Colpi all’Excelsior e al Sorriso: la ladra prendeva i portafogli e cercava di prelevare

LIDO. Approfittava del fatto che i bagnanti fossero a prendere la tintarella o a nuotare ed entrava in azione nelle capanne. Dallo stabilimento balneare Sorriso a quello dell’Excelsior, Paola Paganin, chioggiotta di 61 anni con precedenti, colpiva in piena stagione estiva. Ieri, davanti al giudice per l’udienza preliminare Alberto Scaramuzza, ha patteggiato un anno e 11 mesi di reclusione per furto e violazione della norma sull’antiriciclaggio. Il suo avvocato, Annamaria Marin, ha trovato l’accordo sulla pena con il pubblico ministero Giorgio Gava. Due gli episodi che la Procura contestava alla donna, entrambi avvenuti nell’estate 2016. Nel primo caso, il 10 luglio, Paganin si era introdotta in una capanna allo stabilimento balneare Sorriso, che era stata presa in affitto, e aveva preso i portafogli di due donne, all’interno dei quali c’erano soldi - meno di 100 euro in tutto - e una carta prepagata. Proprio con questa carta, poco dopo la chioggiotta aveva cercato di effettuare un prelievo bancomat alla Cassa di risparmio di Venezia in piazzale Santa Maria Elisabetta.
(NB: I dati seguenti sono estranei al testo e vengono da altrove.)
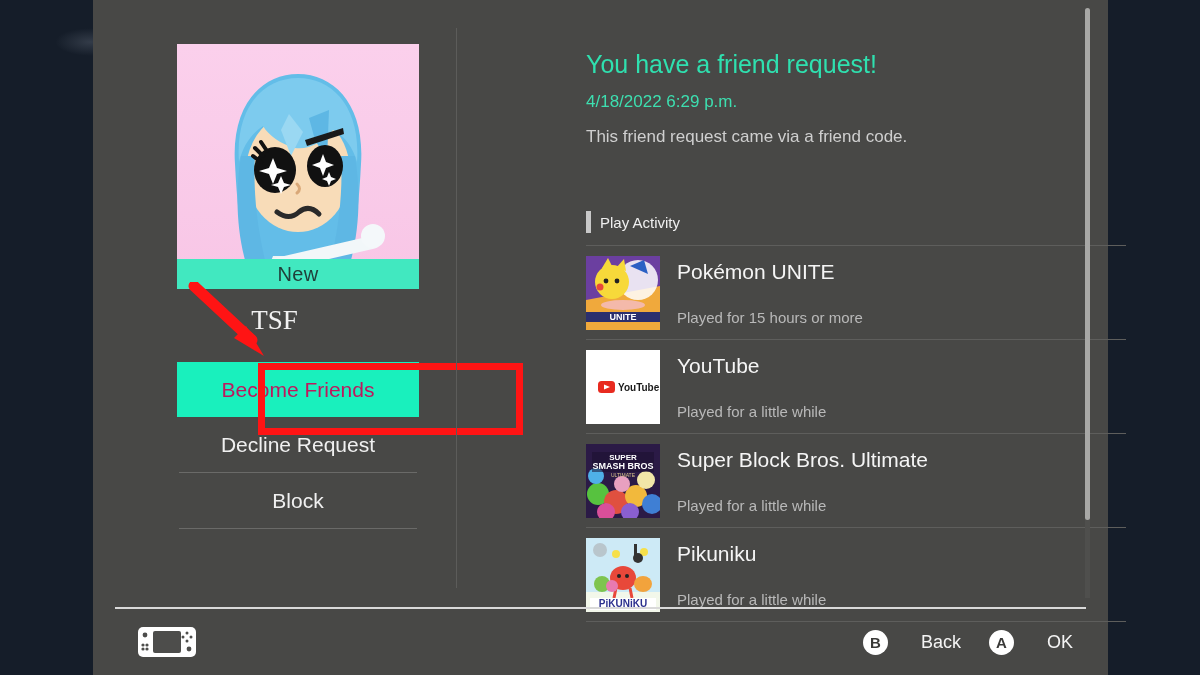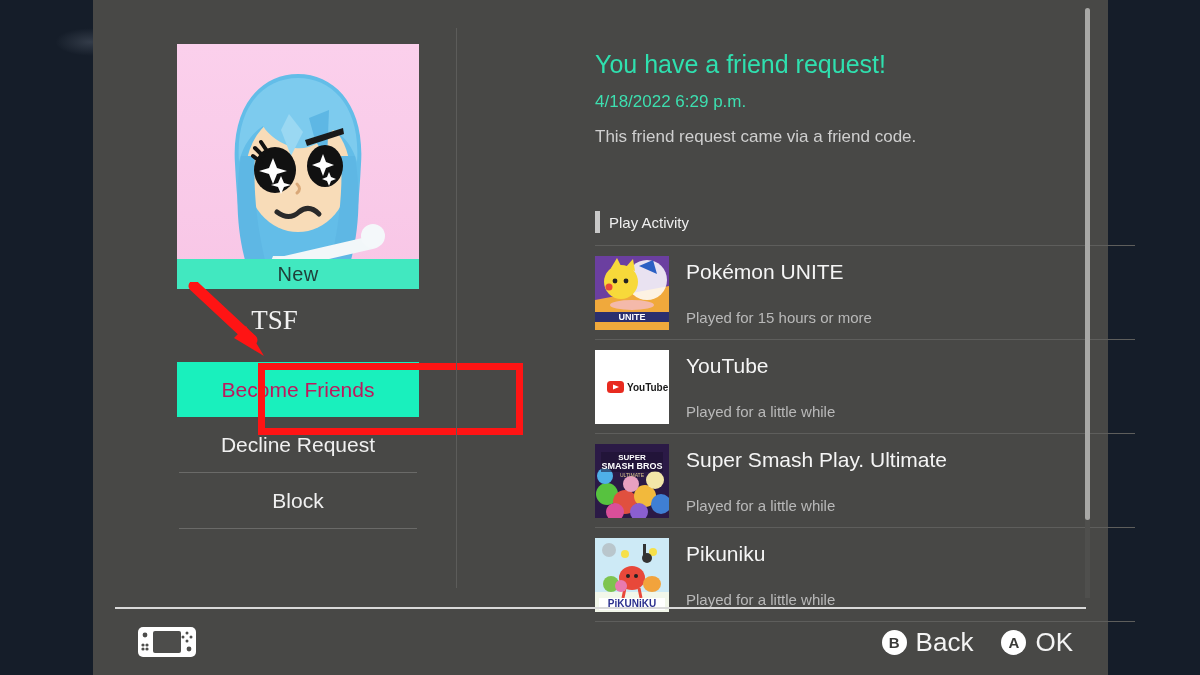"You have a friend request!" .right-col { left: 357px -> 348px }
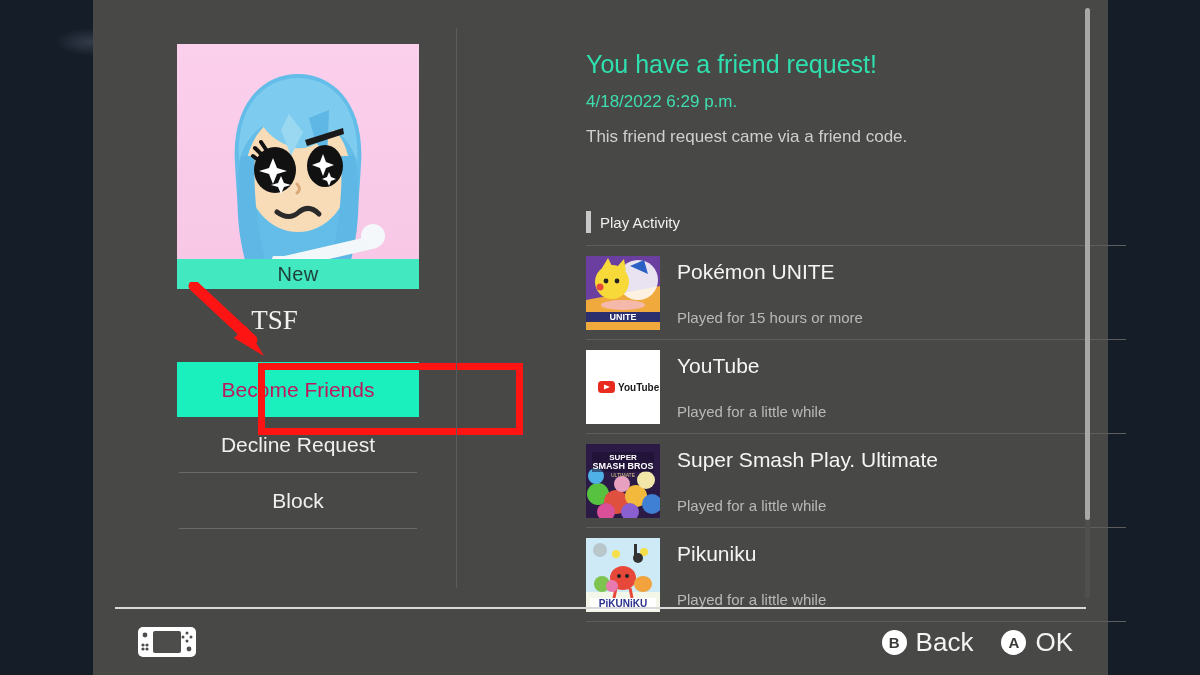"Super Smash Play. Ultimate" div.row-title { text: Smash Play -> Block Bros }
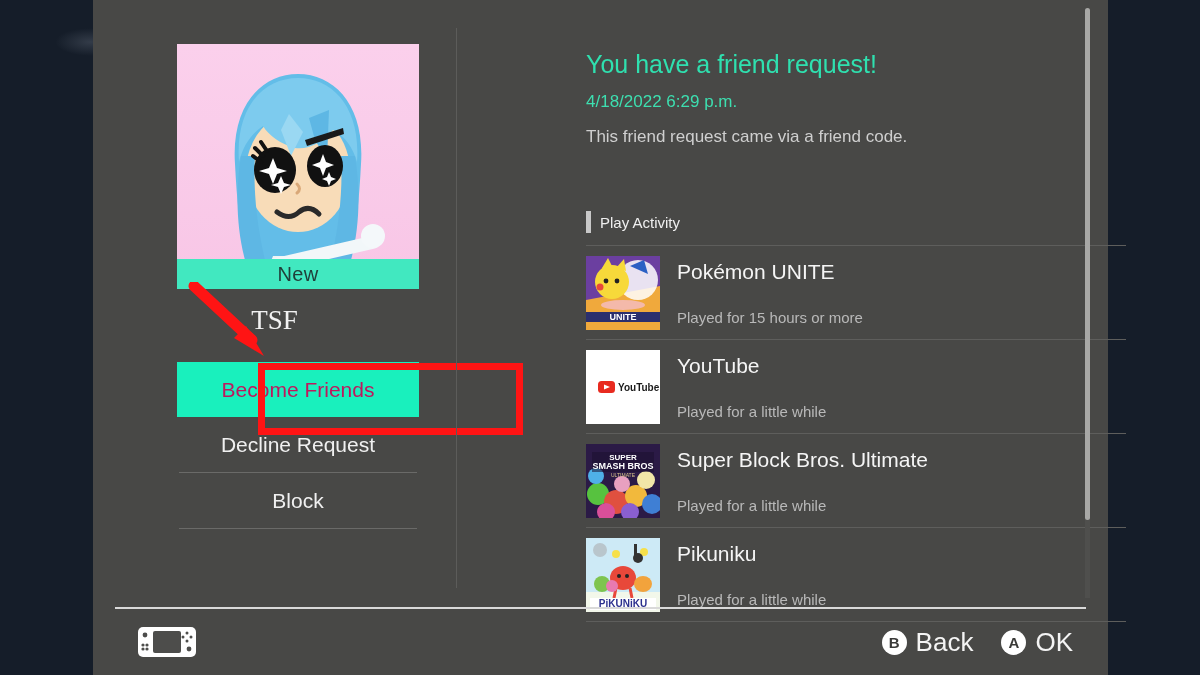"Back" .hint-label { font-size: 26px -> 18px; margin-left: none -> 24px }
Stesso copione per il furto messo a segno da Paola Paganin poco più di un mese dopo, il 18 agosto. La donna era riuscita a entrare in una capanna dell’Excelsior e aveva preso il portafogli e il portadocumenti dell’uomo che aveva in affitto il camerino: dentro c’erano 170 euro, documenti vari, una carta di credito e una tessera bancomat. Una volta messo a segno il furto, la chioggiotta aveva cercato di aumentare il bottino andando ancora una volta allo sportello della Cassa di risparmio di Venezia per fare un prelievo. Ma il tentativo era fallito anche in questa seconda occasione.

I derubati avevano presentato denuncia di furto alle forze dell’ordine ed erano scattate le indagini che avevano portato a identificare la donna anche attraverso le immagini della videosorveglianza dell’istituto di credito di piazzale Santa Maria Elisabetta. Le telecamere avevano infatti immortalato il doppio tentativo della donna di effettuare il prelievo con le due carte che poco prima aveva sottratto dai portafogli dei bagnanti. Il pubblico ministero

aveva autorizzato una perquisizione a carico della donna, durante la quale era stata trovata la borsa che era stata ripresa dalle telecamere allo sportello bancomat. Di qui la denuncia e ieri la chiusura della vicenda giudiziaria con un patteggiamento.